Donald Trump son-in-law named as White House Senior adviser

Jared Kushner is the latest person to receive a senior role at White House.

Kushner was appointed as the senior adviser at the White House.

This makes him become an adviser to his father-in-law, Donald J. Trump, cementing the New York real estate executive’s role as a powerful and at times decisive influence on the president-elect.

The move comes ahead of a Wednesday news conference in which Trump is expected to detail how he plans to manage his company’s potential conflicts-of-interest after he enters the White House.

Mr. Kushner, 35, who married Mr. Trump’s daughter Ivanka in 2009, is closer to Mr. Trump than any other adviser, a steady and stabilizing presence inside an often chaotic transition team who has provided input on most of his father-in-law’s most consequential hiring and firing decisions.

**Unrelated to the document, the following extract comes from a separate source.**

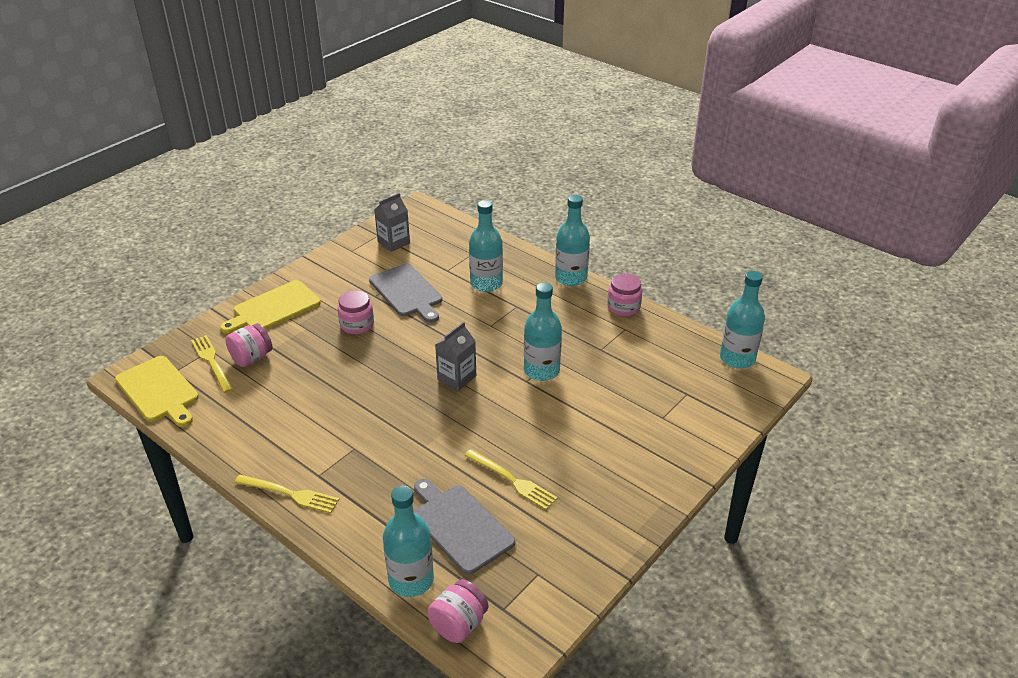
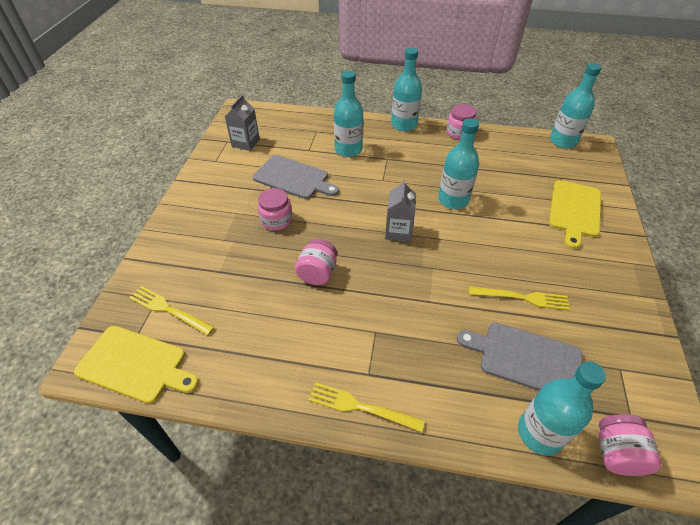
camera: 30 degrees left, 10 degrees up
(251, 358) = (206, 289): pink jar -> pink jar (317, 273)
(273, 308) = (187, 234): yellow cutting board -> yellow cutting board (574, 211)
(290, 494) = (360, 407): yellow fork -> yellow fork turned 150 degrees counterclockwise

Mr. Trump described Mr. Kushner as “a tremendous asset and trusted adviser throughout the campaign and transition” in a statement issued early Monday evening announcing an appointment that perhaps more than any other defines the way the incoming president will govern.

Top Democrats on the House Judiciary Committee issued a statement within hours of Kushner’s appointment calling on the Justice Department and the Office of Government Ethics to review the appointment’s legality in light of the anti-nepotism statute.

“There is a strong case to be made that the White House is an “agency” for purposes of the anti-nepotism statute and that it would apply to bar Mr. Kushner’s appointment as a White House staff member,” wrote Rep. John Conyers, the House Judiciary Committee’s ranking member, and other top Democrats on the committee, in a statement released Monday evening.

Mr. Kushner plans to sell some of his real estate holdings and other assets, his lawyer said. Some ethics experts have questioned whether the appointment will be legal under federal anti-nepotism laws designed to prevent family ties from influencing the functioning of the United States government.

Kushner also will not take a salary as he steps into the West Wing job, an official who briefed on behalf of the transition told reporters later on Monday.